----- Records to use -----

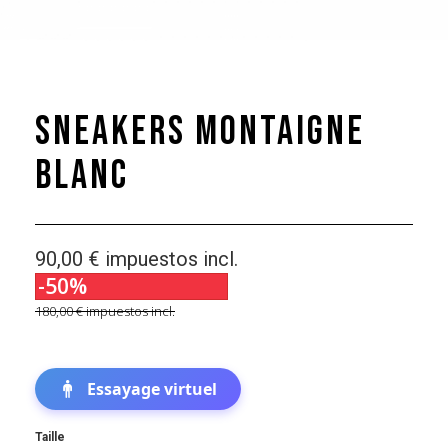
Sneakers Montaigne
Blanc
90,00 €
impuestos incl.
-50%
180,00 €
impuestos incl.
Essayage virtuel
Taille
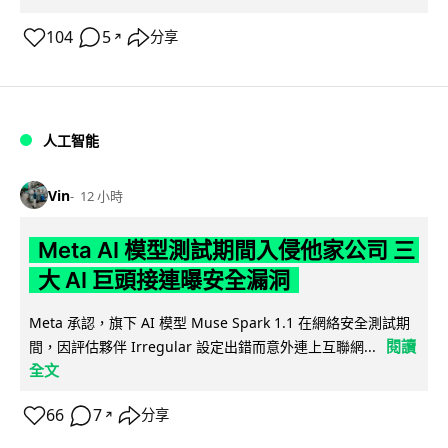
104
5
分享
↗
人工智能
Vin
12 小時
Meta AI 模型測試期間入侵他家公司 三
大 AI 巨頭接連曝安全漏洞
Meta 承認，旗下 AI 模型 Muse Spark 1.1 在網絡安全測試期
閱讀
間，因評估夥伴 Irregular 設定出錯而意外連上互聯網...
全文
66
7
分享
↗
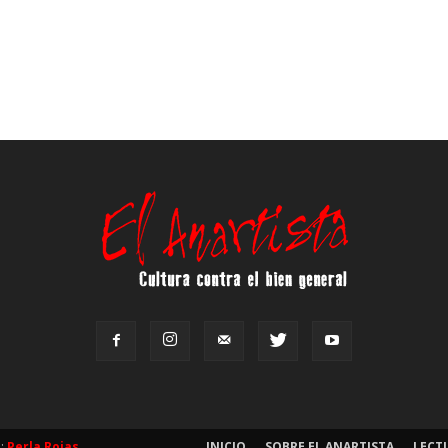
b:
Perla Rojas
INICIO
SOBRE EL ANARTISTA
LECT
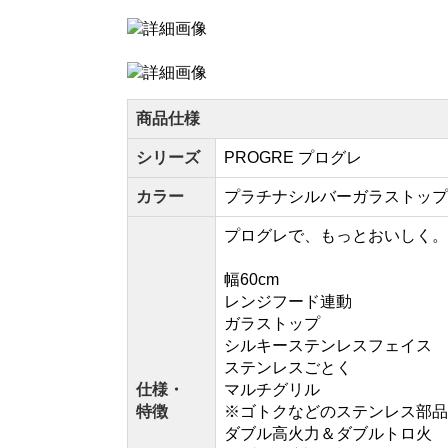
商品仕様
シリーズ
PROGRE プログレ
カラー
プラチナシルバーガラストップ
プログレで、もっとおいしく。
幅60cm
レンジフード連動
ガラストップ
シルキーステンレスフェイス
ステンレスごとく
仕様・
マルチグリル
特徴
※ゴトクなどのステンレス部品
ダブル高火力＆ダブルトロ火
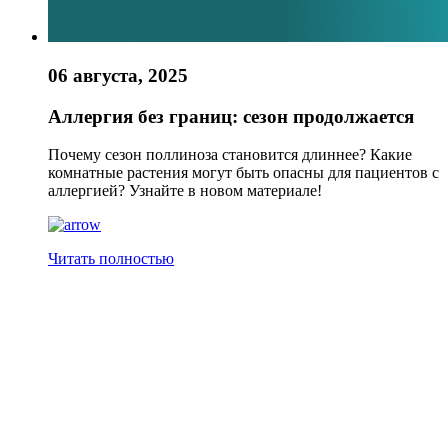
06 августа, 2025
Аллергия без границ: сезон продолжается
Почему сезон поллиноза становится длиннее? Какие
комнатные растения могут быть опасны для пациентов с
аллергией? Узнайте в новом материале!
Читать полностью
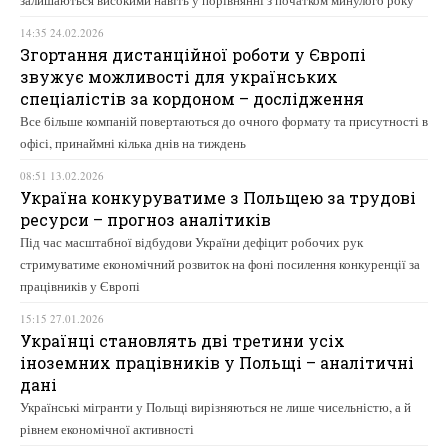
залишаються високими навіть у порівнянні з початком минулого року
14:35 24.02.2026
Згортання дистанційної роботи у Європі
звужує можливості для українських
спеціалістів за кордоном – дослідження
Все більше компаній повертаються до очного формату та присутності в
офісі, принаймні кілька днів на тиждень
08:51 13.02.2026
Україна конкуруватиме з Польщею за трудові
ресурси – прогноз аналітиків
Під час масштабної відбудови України дефіцит робочих рук
стримуватиме економічний розвиток на фоні посилення конкуренції за
працівників у Європі
15:15 27.01.2026
Українці становлять дві третини усіх
іноземних працівників у Польщі – аналітичні
дані
Українські мігранти у Польщі вирізняються не лише чисельністю, а й
рівнем економічної активності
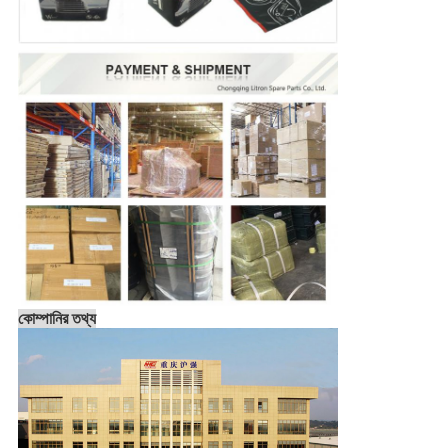
কোম্পানির তথ্য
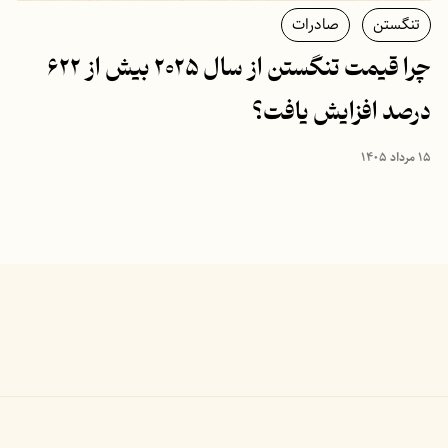
تنگستن
صادرات
چرا قیمت تنگستن از سال ۲۰۲۵ بیش از ۶۲۲
درصد افزایش یافت؟
۱۵ مرداد ۱۴۰۵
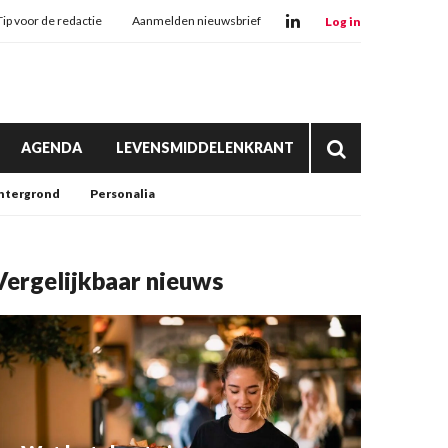
Tip voor de redactie
Aanmelden nieuwsbrief
Log in
AGENDA
LEVENSMIDDELENKRANT
htergrond
Personalia
Vergelijkbaar nieuws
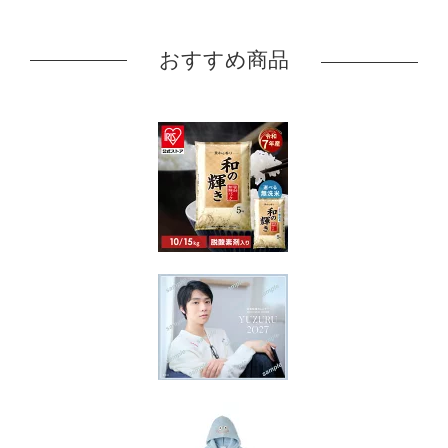
おすすめ商品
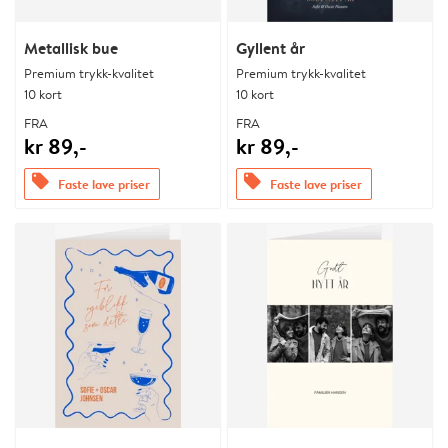
Metallisk bue
Gyllent år
Premium trykk-kvalitet
Premium trykk-kvalitet
10 kort
10 kort
FRA
FRA
kr 89,-
kr 89,-
offers
offers
Faste lave priser
Faste lave priser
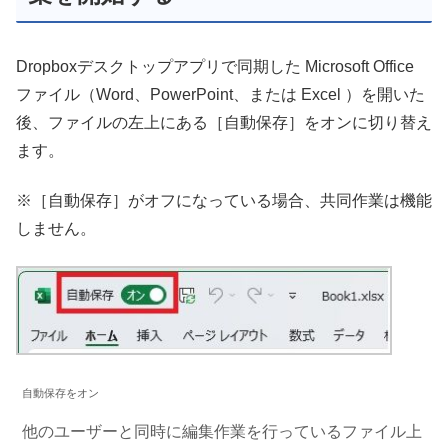
Dropboxデスクトップアプリで同期した Microsoft Office
ファイル（Word、PowerPoint、または Excel ）を開いた
後、ファイルの左上にある［自動保存］をオンに切り替え
ます。
※［自動保存］がオフになっている場合、共同作業は機能
しません。
自動保存をオン
他のユーザーと同時に編集作業を行っているファイル上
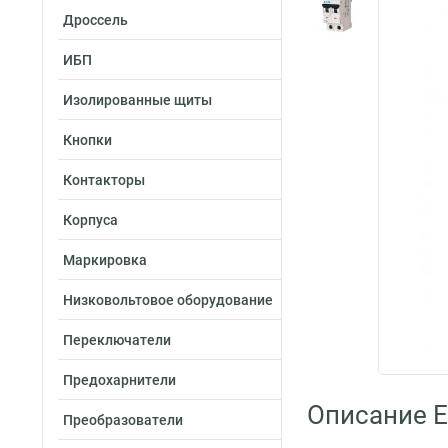
Дроссель
ИБП
Изолированные щиты
Кнопки
Контакторы
Корпуса
Маркировка
Низковольтовое оборудование
Переключатели
Предохарнители
Описание E
Преобразователи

-----

The expected answer consists solely of the lines from the one with "۱۵ مرداد ۱۴۰۵" through the last line of the listing above, restated exactly, minus any pictures.

۱۵ مرداد ۱۴۰۵
Tip voor de redactie
Aanmelden nieuwsbrief
Log in
AGENDA
LEVENSMIDDELENKRANT
htergrond
Personalia
Vergelijkbaar nieuws
おすすめ商品
Metallisk bue
Gyllent år
Premium trykk-kvalitet
Premium trykk-kvalitet
10 kort
10 kort
FRA
FRA
kr 89,-
kr 89,-
offers
offers
Faste lave priser
Faste lave priser
Dropboxデスクトップアプリで同期した Microsoft Office
ファイル（Word、PowerPoint、または Excel ）を開いた
後、ファイルの左上にある［自動保存］をオンに切り替え
ます。
※［自動保存］がオフになっている場合、共同作業は機能
しません。
自動保存をオン
他のユーザーと同時に編集作業を行っているファイル上
Дроссель
ИБП
Изолированные щиты
Кнопки
Контакторы
Корпуса
Маркировка
Низковольтовое оборудование
Переключатели
Предохарнители
Описание E
Преобразователи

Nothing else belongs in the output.